People often forget that even though this idea was originally developed for communications and traditional signal processing, it applies just as much to machine learning and classification. In classification, for example, you’re trying to identify the class of some feature vector based on feature vectors that have already been classified. The feature vectors are drawn from some sample space, and the classifications vary over the sample space just as voltage varies over time in traditional communications and DSP. In order to be sure that the classifier you learn correctly represents the true distribution in the sample space, you have to have enough examples drawn from that sample space.
While the number of training examples is important, it is equally important that the examples are drawn from all parts of the sample space. Unfortunately, many machine learning applications focus more on generating lots of training data than on ensuring that the training data is drawn from all portions of the sample space. This works well a lot of the time, especially when the sample space isn’t particularly complex or noisy. When you start to have a highly varying sample space, then it becomes more important that your training data meets the Nyquist rate.
Theoretically, knowledge of the Nyquist rate can also help minimize time spent collecting training data. If you already know how fast the classifications vary over the sample space, then you can determine how many samples you need to accurately reconstruct it. Unfortunately, this is often very difficult in practice, because you may not be able to choose where in the sample space your training data comes from.

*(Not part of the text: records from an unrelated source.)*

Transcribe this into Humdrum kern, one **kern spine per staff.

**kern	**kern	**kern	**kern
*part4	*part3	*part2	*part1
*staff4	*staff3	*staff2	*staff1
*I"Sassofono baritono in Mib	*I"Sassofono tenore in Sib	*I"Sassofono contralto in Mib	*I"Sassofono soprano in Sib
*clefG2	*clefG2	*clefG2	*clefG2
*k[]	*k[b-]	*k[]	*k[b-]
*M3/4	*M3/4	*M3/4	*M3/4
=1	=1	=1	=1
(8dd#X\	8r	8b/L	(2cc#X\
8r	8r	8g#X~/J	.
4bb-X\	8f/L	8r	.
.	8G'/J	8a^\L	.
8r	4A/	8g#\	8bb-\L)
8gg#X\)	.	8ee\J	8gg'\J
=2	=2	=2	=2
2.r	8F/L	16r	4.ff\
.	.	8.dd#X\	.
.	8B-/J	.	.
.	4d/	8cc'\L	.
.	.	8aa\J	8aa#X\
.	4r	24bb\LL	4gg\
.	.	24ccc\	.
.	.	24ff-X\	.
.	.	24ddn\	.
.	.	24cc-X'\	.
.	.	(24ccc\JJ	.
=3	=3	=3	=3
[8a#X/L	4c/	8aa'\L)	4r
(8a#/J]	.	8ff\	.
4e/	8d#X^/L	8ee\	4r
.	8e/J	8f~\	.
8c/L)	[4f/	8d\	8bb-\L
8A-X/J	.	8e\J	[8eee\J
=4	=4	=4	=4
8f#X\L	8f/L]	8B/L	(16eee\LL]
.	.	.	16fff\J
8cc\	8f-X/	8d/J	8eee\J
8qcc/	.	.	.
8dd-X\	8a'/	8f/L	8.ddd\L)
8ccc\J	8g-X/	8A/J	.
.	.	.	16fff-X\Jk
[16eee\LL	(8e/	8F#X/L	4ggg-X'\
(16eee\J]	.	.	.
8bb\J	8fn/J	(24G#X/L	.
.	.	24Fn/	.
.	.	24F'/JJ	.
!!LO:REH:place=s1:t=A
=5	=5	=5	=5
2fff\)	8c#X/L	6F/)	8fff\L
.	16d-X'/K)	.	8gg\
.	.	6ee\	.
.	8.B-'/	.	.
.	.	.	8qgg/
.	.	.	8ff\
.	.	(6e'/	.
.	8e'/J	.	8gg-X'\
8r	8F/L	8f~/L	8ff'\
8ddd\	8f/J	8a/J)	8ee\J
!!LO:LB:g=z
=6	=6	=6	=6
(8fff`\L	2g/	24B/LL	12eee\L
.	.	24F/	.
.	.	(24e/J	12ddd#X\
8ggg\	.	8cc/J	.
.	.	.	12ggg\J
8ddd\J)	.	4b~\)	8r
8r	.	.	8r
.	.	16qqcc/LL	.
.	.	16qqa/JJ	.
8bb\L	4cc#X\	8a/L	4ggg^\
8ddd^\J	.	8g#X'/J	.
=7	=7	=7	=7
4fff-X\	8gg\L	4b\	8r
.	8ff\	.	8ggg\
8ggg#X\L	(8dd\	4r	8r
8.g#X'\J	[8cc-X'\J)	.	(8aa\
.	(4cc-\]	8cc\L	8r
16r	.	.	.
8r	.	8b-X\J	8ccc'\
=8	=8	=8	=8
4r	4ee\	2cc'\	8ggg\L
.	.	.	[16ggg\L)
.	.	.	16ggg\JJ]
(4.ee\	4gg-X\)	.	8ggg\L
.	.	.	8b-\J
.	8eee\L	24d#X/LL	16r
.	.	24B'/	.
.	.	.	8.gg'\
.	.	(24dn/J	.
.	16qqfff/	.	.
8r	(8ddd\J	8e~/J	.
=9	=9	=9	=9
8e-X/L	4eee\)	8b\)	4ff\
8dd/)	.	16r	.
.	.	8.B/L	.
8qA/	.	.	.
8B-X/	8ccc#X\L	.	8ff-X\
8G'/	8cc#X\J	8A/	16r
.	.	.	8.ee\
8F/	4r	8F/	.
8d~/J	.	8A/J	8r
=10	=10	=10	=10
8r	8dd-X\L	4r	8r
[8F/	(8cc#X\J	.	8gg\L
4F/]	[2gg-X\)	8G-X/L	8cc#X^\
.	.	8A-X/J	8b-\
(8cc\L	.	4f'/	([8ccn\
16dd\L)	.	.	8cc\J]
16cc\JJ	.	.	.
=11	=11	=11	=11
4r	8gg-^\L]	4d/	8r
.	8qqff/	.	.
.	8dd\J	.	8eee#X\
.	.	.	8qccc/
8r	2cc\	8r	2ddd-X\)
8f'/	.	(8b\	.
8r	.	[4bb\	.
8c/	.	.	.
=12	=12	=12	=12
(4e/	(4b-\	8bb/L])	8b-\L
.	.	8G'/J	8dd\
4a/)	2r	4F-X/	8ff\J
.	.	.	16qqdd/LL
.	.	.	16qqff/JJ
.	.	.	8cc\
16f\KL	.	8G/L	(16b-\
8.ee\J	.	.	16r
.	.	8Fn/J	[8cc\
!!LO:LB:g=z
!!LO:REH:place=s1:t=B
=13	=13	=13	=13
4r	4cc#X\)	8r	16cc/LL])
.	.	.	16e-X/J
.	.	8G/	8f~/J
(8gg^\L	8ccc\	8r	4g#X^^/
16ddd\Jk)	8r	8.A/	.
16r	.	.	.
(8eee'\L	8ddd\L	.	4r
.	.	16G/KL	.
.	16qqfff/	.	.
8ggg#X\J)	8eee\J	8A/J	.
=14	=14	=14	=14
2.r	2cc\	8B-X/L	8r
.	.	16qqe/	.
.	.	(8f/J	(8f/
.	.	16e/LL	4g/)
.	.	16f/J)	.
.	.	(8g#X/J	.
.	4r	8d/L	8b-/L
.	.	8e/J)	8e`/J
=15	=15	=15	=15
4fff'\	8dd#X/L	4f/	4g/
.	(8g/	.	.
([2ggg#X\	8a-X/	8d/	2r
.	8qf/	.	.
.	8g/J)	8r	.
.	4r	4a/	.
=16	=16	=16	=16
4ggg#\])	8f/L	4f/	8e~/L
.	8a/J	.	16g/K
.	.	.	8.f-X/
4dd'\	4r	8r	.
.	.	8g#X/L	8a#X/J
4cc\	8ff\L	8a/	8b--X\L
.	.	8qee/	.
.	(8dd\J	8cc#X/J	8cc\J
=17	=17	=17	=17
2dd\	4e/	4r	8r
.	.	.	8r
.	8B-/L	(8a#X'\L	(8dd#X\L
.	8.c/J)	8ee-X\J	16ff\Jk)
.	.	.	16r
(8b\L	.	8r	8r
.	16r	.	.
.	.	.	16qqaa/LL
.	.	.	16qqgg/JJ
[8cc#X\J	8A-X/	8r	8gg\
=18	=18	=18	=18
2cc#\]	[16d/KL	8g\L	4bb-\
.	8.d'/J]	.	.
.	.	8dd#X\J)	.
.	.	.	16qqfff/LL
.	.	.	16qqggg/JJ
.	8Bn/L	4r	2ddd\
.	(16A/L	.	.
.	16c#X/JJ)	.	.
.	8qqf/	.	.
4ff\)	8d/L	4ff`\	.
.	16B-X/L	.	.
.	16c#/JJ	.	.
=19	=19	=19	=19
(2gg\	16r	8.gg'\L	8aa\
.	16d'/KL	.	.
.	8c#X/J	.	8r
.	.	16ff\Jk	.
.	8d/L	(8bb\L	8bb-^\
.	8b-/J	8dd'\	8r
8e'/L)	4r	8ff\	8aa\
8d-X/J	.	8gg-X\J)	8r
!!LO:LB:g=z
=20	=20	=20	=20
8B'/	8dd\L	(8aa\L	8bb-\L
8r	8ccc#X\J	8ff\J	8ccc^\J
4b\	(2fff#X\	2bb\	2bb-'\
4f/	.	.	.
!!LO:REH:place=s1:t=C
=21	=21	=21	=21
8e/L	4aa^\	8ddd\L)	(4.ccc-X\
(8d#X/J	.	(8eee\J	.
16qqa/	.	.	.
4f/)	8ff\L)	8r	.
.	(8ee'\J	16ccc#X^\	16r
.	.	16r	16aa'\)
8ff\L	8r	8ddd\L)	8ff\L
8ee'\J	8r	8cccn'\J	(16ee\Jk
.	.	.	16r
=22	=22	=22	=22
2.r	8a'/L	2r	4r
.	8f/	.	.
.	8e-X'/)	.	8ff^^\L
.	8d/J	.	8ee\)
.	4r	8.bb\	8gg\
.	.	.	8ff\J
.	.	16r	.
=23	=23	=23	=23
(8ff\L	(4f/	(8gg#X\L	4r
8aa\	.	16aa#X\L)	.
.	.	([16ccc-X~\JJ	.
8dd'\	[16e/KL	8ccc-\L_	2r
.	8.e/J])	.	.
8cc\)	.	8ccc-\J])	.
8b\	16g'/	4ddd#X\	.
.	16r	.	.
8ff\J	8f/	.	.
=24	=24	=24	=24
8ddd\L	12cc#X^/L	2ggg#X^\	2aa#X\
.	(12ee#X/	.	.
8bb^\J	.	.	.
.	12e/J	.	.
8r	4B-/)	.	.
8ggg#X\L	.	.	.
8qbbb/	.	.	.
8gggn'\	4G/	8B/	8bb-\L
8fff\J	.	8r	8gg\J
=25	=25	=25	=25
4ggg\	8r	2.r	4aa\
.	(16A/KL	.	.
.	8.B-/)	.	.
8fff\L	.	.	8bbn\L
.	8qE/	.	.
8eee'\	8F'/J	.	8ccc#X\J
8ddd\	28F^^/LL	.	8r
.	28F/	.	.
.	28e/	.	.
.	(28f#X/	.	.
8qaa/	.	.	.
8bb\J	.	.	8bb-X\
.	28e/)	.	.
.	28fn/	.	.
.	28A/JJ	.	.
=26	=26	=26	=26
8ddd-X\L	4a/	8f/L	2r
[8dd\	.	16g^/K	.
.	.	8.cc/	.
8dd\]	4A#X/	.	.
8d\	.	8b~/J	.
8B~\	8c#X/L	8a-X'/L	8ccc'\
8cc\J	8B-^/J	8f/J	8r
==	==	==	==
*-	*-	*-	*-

Traditional signal processing also deals mainly with 1- and 2-Dimensional signals, while classification may be done on a feature space in the 10s to 100s of dimensions. That dramatically increases the computational cost of determining a simple function over the sample space. A trade-off is often made where more data is collected in order to minimize the processing time required to learn a useful classifier. Many of the learning algorithms are also fairly naive, and wouldn’t fare well with a minimum amount of training data.
Regardless of how much training data you choose to collect, you need to be sure that you collect enough data from different parts of the sample space. More samples will be needed in areas of the sample space where classifications change quickly. It can often be difficult to collect this training data, but it will dramatically simplify the process of learning a classifier.